Visuospatial/Construction

Figure recall

72.1±17.6

109.9±11

0.00596

Line orientation

Table 1: Neuropsychological performance in epilepsy patients & controls.

Discussion

This pilot study aimed to describe the cognitive deficits in an Arab cohort of focal epilepsy patients. The RBANS was administered in the Arabic language to a group of patients with temporal lobe epilepsy and extra temporal lobe epilepsy and their results compared against a group of healthy controls.Epilepsy patients’ showed impaired performances across the RBANS Indexes and the total score compared to controls. Patients’ exhibited poorer performances on the memory (immediate and delayed) and attention domains compared to visuospatial/constructional and language indexes. These results were evenly distributed among TLE and extra TLE patients and are generally consistent with studies showing the generalized neuropsychological dysfunction in chronic epilepsy [18]. An unexpected finding was that the majority of healthy controls performed outside normal limits on the attention index. The differences in performance on the Digit Span task may be accounted for by the language spoken by the subjects. Naveh-Benjamin et al. [19] found that digit span was larger for native English speakers than for Arabic speakers. The only explanation for this finding is that Arabic numbers have more syllables and take longer to pronounce than English numbers. Moreover, in another study examining performance on a serial recall test, participants could remember more one-syllable words than five syllable words [20]. The author concluded that long words were harder to recall because participants said the words to themselves under their breath and longer words take longer to articulate. In the Coding subtest the examinee is given 90 seconds to fill boxes with numbers (1 through 9) corresponding to their geometric shape. Unlike letters, numbers in Arabic are written from left-to-right. However, the response format was in English which may have affected writing speed.
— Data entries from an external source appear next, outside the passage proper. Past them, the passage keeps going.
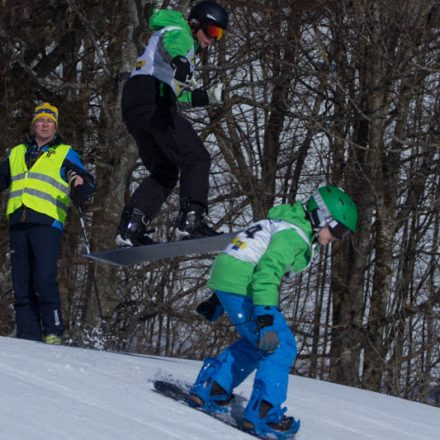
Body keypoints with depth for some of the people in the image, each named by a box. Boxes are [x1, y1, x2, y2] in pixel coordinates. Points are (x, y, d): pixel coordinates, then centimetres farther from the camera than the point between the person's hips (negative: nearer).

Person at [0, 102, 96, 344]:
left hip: (47, 224, -4)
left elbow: (87, 184, 2)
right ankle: (28, 338, 3)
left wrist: (80, 185, -21)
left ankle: (53, 334, -10)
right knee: (21, 285, 1)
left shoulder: (64, 154, 11)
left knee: (44, 281, -16)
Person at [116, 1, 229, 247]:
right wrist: (180, 62, -43)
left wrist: (208, 97, 26)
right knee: (196, 159, -11)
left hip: (133, 107, 10)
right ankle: (192, 217, -27)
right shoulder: (178, 32, 8)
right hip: (152, 100, -10)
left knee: (164, 172, 15)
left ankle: (130, 227, 1)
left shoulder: (185, 50, 37)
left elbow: (180, 98, 39)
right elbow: (171, 45, -20)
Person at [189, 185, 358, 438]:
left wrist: (218, 301, 31)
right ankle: (262, 414, -11)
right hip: (240, 286, -10)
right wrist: (265, 318, -33)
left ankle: (208, 389, 22)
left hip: (225, 276, 10)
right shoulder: (294, 234, -14)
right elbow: (268, 271, -27)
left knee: (256, 344, 23)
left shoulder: (287, 225, 20)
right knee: (281, 346, -8)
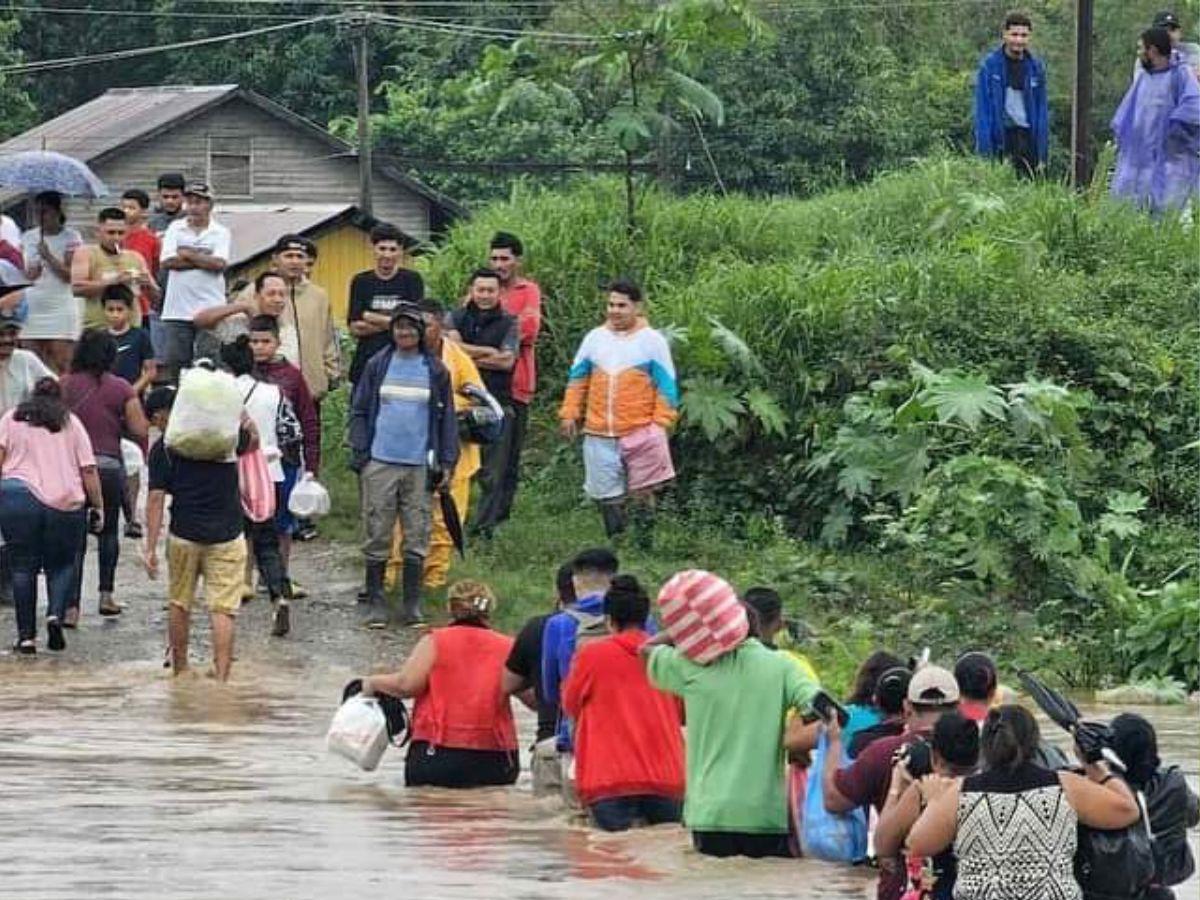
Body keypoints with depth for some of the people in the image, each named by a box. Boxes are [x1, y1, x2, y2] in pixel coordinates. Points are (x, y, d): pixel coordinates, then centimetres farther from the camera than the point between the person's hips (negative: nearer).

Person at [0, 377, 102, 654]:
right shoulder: (71, 423, 15)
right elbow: (88, 470, 8)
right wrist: (98, 507, 12)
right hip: (65, 504, 1)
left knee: (23, 568, 6)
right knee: (61, 565, 15)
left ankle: (26, 636, 2)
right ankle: (56, 614, -10)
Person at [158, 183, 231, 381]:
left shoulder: (221, 233, 5)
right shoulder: (175, 228, 10)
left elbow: (219, 264, -11)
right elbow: (167, 262, -4)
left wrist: (187, 254, -5)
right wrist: (203, 259, -6)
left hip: (210, 309, -2)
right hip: (177, 310, 2)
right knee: (174, 364, 2)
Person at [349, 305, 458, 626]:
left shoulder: (435, 371, 6)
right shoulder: (378, 366, 5)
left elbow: (447, 418, 10)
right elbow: (359, 412, 8)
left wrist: (446, 461, 4)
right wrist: (360, 454, -1)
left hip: (420, 464, 0)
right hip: (381, 463, 0)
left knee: (417, 539, 2)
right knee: (377, 536, 1)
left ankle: (413, 605, 9)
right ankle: (376, 603, 8)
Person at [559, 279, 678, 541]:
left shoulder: (652, 341, 1)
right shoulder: (595, 338, 11)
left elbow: (666, 385, 1)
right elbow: (577, 379, 17)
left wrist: (661, 424, -7)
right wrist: (569, 413, 9)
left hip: (640, 431, -4)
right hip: (599, 434, 4)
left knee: (642, 493, -3)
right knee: (607, 496, 6)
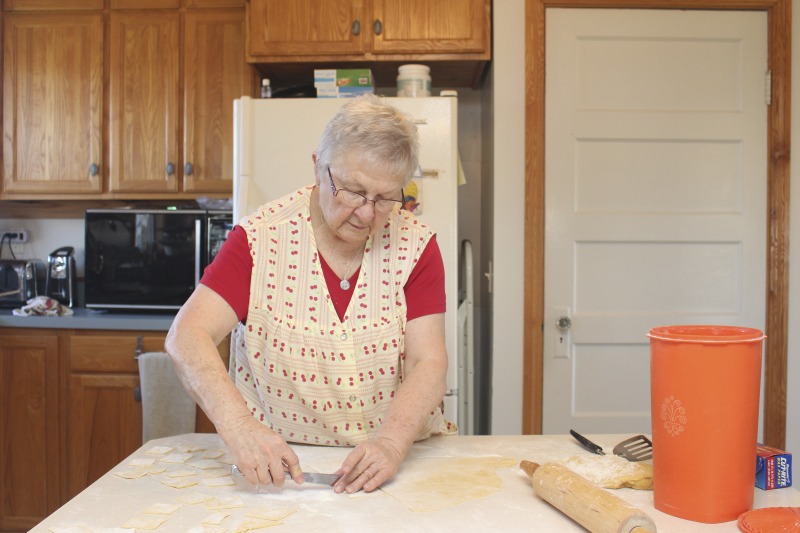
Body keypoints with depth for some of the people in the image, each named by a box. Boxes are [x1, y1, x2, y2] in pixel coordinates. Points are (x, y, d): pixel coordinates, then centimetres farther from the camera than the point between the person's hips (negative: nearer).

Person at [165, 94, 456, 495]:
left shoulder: (415, 245, -3)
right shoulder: (260, 237, -7)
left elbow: (429, 363, -9)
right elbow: (187, 335, -14)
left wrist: (391, 442, -27)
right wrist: (237, 423, -31)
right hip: (277, 459, -2)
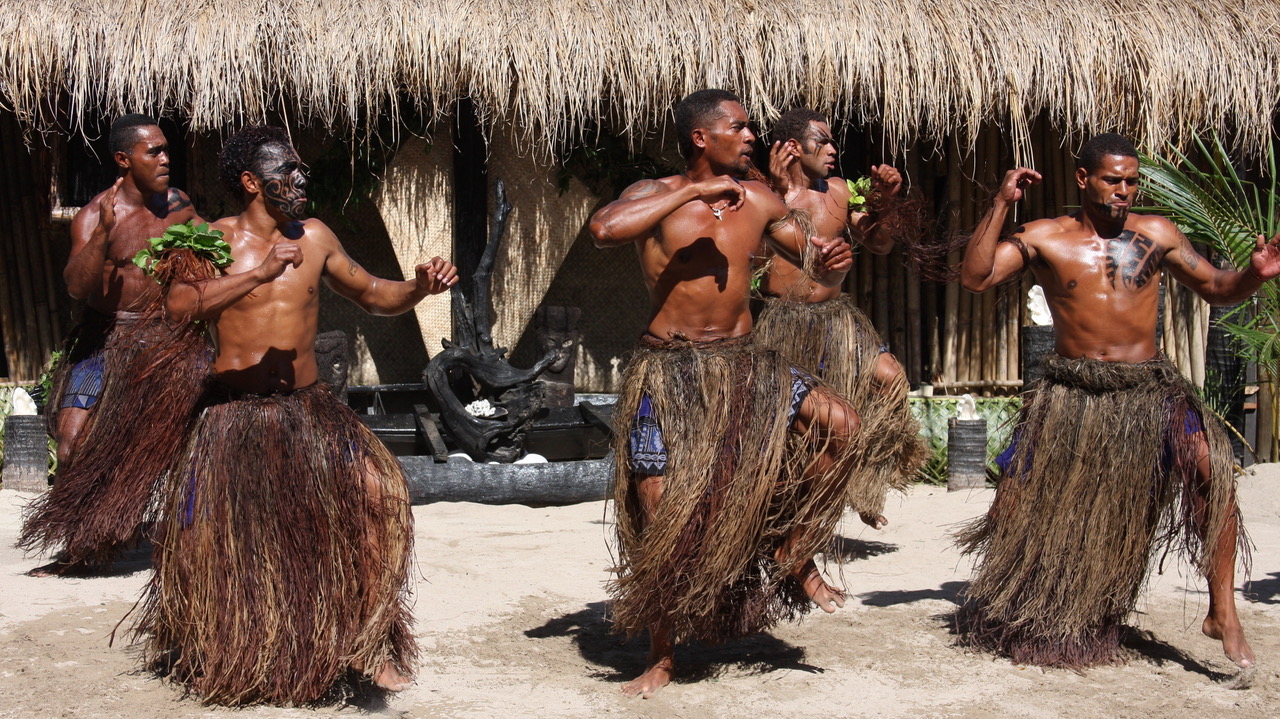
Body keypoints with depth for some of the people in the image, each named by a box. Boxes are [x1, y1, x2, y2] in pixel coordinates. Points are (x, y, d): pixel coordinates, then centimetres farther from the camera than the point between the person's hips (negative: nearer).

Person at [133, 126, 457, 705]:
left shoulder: (314, 238, 6)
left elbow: (372, 295, 17)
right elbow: (178, 306, -22)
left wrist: (419, 288, -3)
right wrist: (258, 273, -28)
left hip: (309, 407, 2)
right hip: (234, 414, -2)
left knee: (379, 493, -17)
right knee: (204, 535, -1)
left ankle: (369, 639, -3)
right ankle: (201, 651, 31)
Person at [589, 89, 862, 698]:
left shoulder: (758, 200, 6)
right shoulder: (656, 195, -6)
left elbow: (816, 263, 11)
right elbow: (603, 230, -27)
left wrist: (831, 262, -14)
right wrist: (694, 190, -23)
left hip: (742, 361, 3)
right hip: (667, 370, -3)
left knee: (839, 424, -19)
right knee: (659, 511, -3)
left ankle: (794, 555, 2)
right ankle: (661, 658, 17)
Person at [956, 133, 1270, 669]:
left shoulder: (1155, 234, 6)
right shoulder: (1044, 238, 2)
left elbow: (1216, 289, 13)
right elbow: (975, 277, -10)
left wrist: (1253, 275, -9)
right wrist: (1001, 205, -14)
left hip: (1147, 389, 0)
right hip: (1070, 393, 0)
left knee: (1212, 465, -24)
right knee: (1016, 502, 2)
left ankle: (1222, 611, -13)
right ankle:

It is also important to consider the cognitive side effects of anti-epileptic medication on neuropsychological performance. Most AEDs have been reported to cause varying levels of impairment on tests measuring attention, concentration, learning, memory, mental processing speed, reaction time and motor speed [21]. Moreover, research has shown that the risk of side effects is increased with polytherapy and less likely in patients on monotherapy [16]. In the present study most patients were on polytherapy which may have compromised their performance on neuropsychological assessment.

In conclusion, this study found that Arab patients with intractable epilepsy showed impairments across subtests on the Repeatable Battery of Neuropsychological Status (RBANS) compared to healthy controls. The results lend some support to the generalized nature of cognitive impairment in focal epilepsy patients, which can be related to the underlying type of epilepsy as well as AEDs. Further validation studies are required on a larger cohort of epileptic patients.